I'd say this works as intended; if --port is passed it's your responsibility to set it. To set a default value regardless try this:
$ if [ $PORT ]; then budo --port $PORT; else budo; fi
I'm not sure what the error looks like you're getting, if it's unclear we could perhaps improve that? Cheers!
Also to clarify: setting variables before running the script works:
"derp": "echo $foo"
$ foo='bar' npm run foo
bar
Yeah typically CLIs will error out when you pass undefined stuff.
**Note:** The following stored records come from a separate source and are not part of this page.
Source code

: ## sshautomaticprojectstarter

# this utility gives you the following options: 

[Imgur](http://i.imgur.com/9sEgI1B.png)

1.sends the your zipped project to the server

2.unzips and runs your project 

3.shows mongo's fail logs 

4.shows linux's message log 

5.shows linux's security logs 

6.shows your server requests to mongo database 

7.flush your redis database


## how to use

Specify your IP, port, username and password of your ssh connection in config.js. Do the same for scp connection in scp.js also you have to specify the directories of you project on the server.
I think we could add a clearer error message.
I would write the command like this, but I recently discovered Git Bash on Windows doesn't like this format:
$ if [ $PORT ]; then budo --port $PORT; else budo; fi
And it's also not kind of a pain to type in each project's npm scripts.
before
empty
--port

invalid (non-numeric)
--port swag

after
valid
--port 7000

empty
--port

environment variables
PORT='' … --port $PORT
PORT=7000 … --port $PORT

invalid
--port swag

Seems like a pretty legitimate use case, I've run into similar issues with Unix stuff not working in Windows. Should be merged in latest, I'll cut a new release soon.
Going to reopen this while we figure out another way to allow user-override port/host in a cross-platform manner.